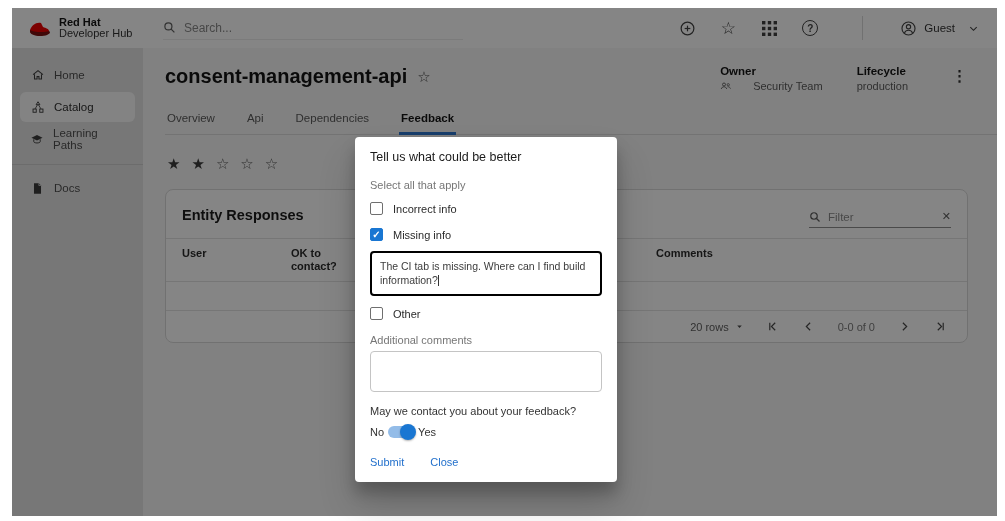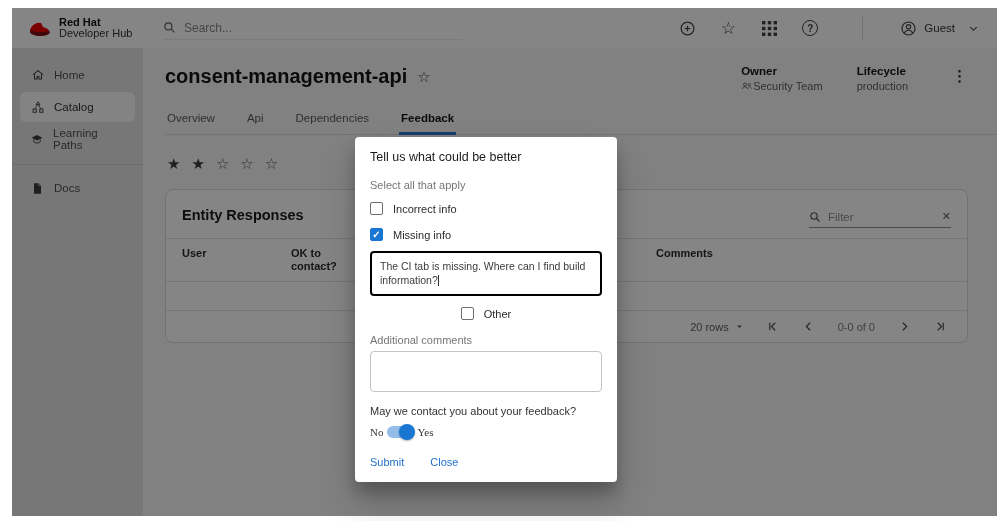--- a/index.html
+++ b/index.html
@@ -39,7 +39,7 @@
   .fav-star { font-size:15px; color:#4f4f4f; margin:3px 0 0 10px; cursor:pointer; }
   .header-right { margin-left:auto; display:flex; gap:34px; align-items:flex-start; }
   .meta-label { font-size:11.5px; font-weight:bold; color:#151515; }
-  .meta-value { font-size:11px; color:#5c5c5c; margin-top:3px; display:flex; align-items:center; gap:0; }
+  .meta-value { font-size:11px; color:#5c5c5c; margin-top:3px; display:flex; align-items:center; gap:21px; }
   .kebab { font-size:15px; font-weight:bold; color:#333; padding:2px 4px; margin-left:6px; cursor:pointer; letter-spacing:0; }
 
   .tabs { display:flex; gap:28px; margin:16px 0 0 22px; border-bottom:1px solid #dcdcdc; padding-right:26px; margin-right:0; }

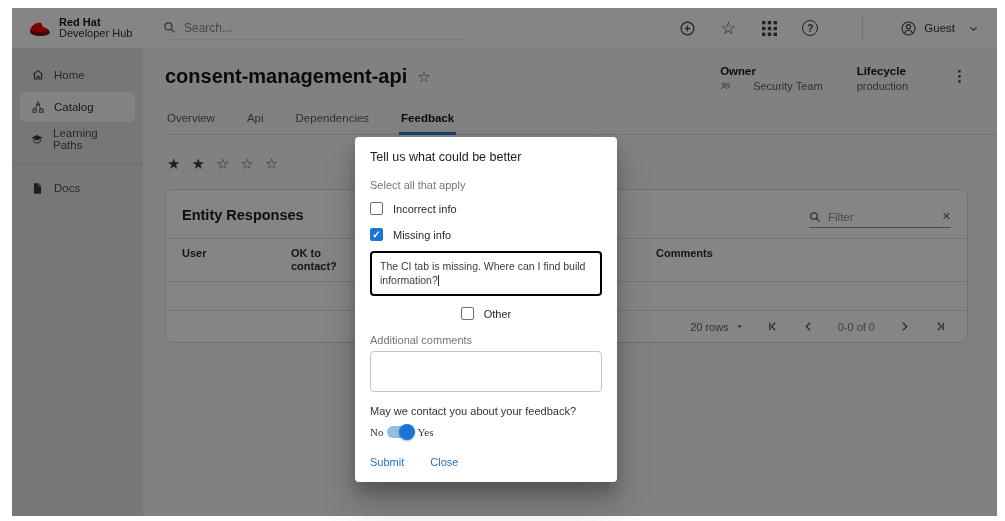--- a/index.html
+++ b/index.html
@@ -323,7 +323,7 @@
     <span>The CI tab is missing. Where can I find build information?</span><span class="caret"></span>
   </div>
 
-  <div class="cb-row" style="justify-content:center;">
+  <div class="cb-row" style="">
     <span class="cb-box"></span>
     <span class="cb-label">Other</span>
   </div>

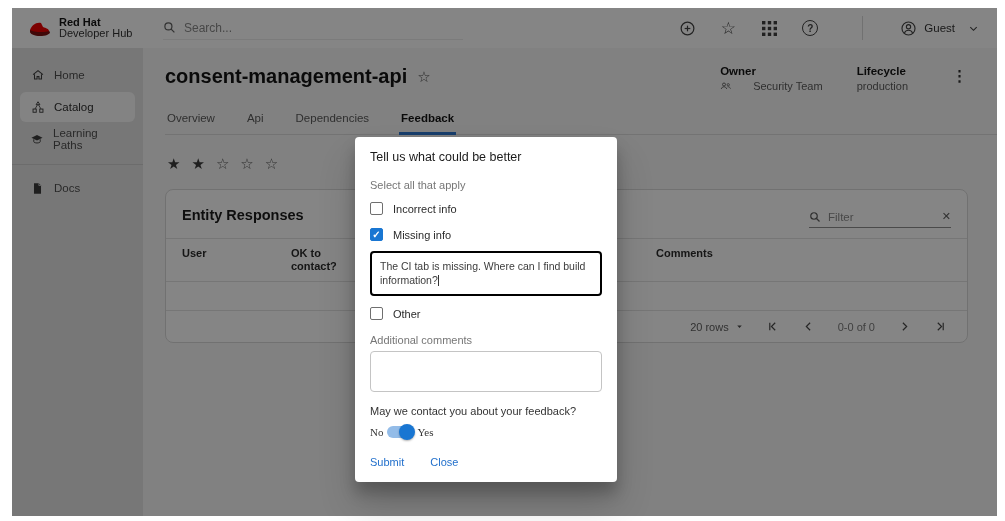--- a/index.html
+++ b/index.html
@@ -85,7 +85,7 @@
   .add-label { font-size:11px; color:#767676; margin-top:12px; }
   .txtarea.empty { margin-top:5px; min-height:41px; }
   .contact-q { font-size:11px; color:#333333; margin-top:13px; }
-  .toggle-row { display:flex; align-items:center; gap:4px; margin-top:9px;font-family:Liberation Serif, serif; }
+  .toggle-row { display:flex; align-items:center; gap:4px; margin-top:9px; }
   .toggle-label { font-size:11px; color:#333; }
   .switch { position:relative; width:26px; height:12px; background:#93bce8; border-radius:7px; cursor:pointer; }
   .switch .knob { position:absolute; right:-2px; top:-2px; width:16px; height:16px; border-radius:50%; background:#1976d2; box-shadow:0 1px 2px rgba(0,0,0,0.3); }

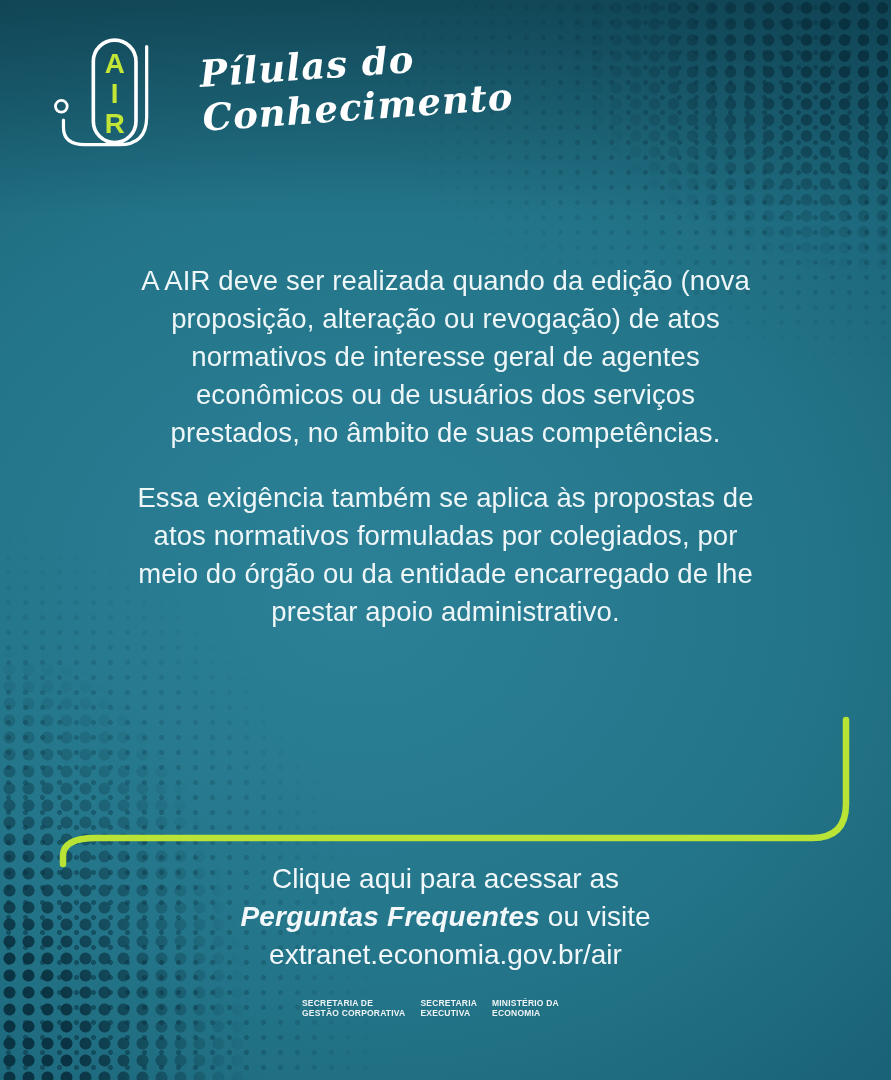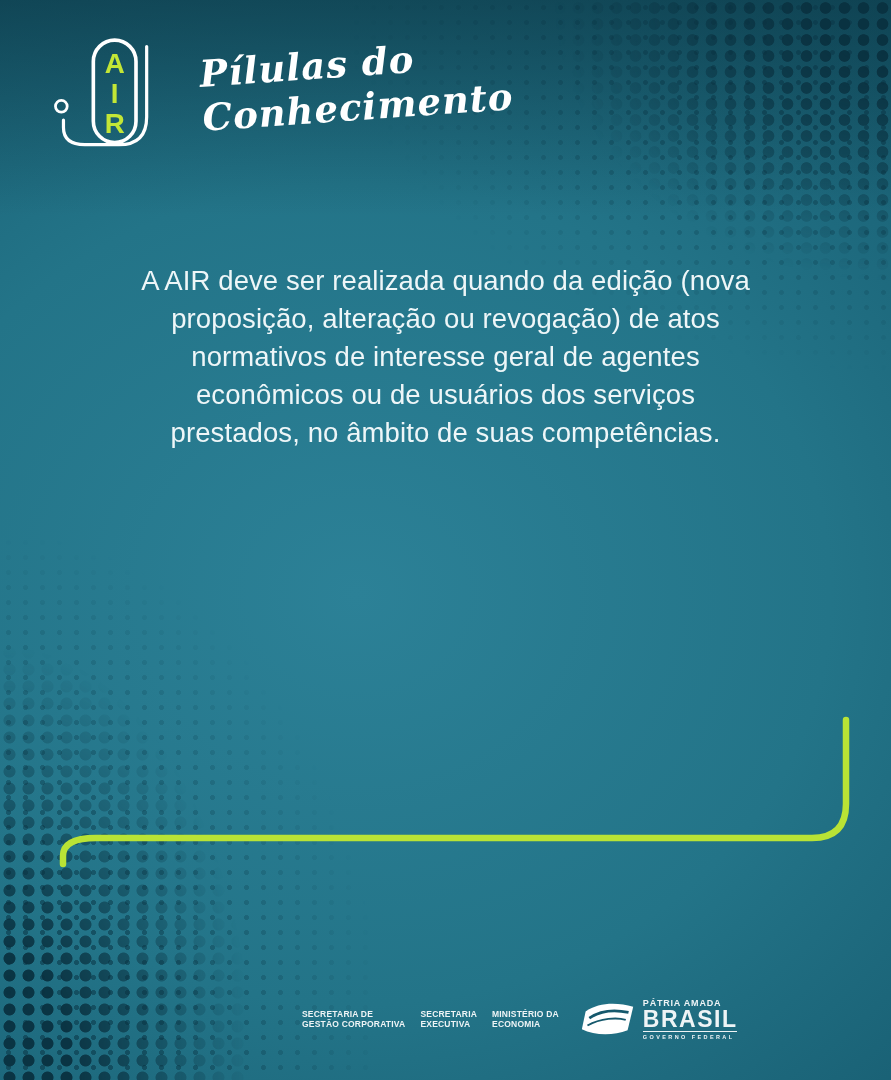--- a/index.html
+++ b/index.html
@@ -124,6 +124,10 @@
 normativos de interesse geral de agentes
 econômicos ou de usuários dos serviços
 prestados, no âmbito de suas competências.</p>
+    <p>Essa exigência também se aplica às propostas de
+atos normativos formuladas por colegiados, por
+meio do órgão ou da entidade encarregado de lhe
+prestar apoio administrativo.</p>
   </div>
 
   <svg class="layer bracket" viewBox="0 0 891 190">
#####
Directive.
Using only the data above, copy out the lines that include the word "center".

Response.
-  .meta-value { font-size:11px; color:#5c5c5c; margin-top:3px; display:flex; align-items:center; gap:0; }
+  .meta-value { font-size:11px; color:#5c5c5c; margin-top:3px; display:flex; align-items:center; gap:21px; }
-  <div class="cb-row" style="justify-content:center;">
-  .toggle-row { display:flex; align-items:center; gap:4px; margin-top:9px;font-family:Liberation Serif, serif; }
+  .toggle-row { display:flex; align-items:center; gap:4px; margin-top:9px; }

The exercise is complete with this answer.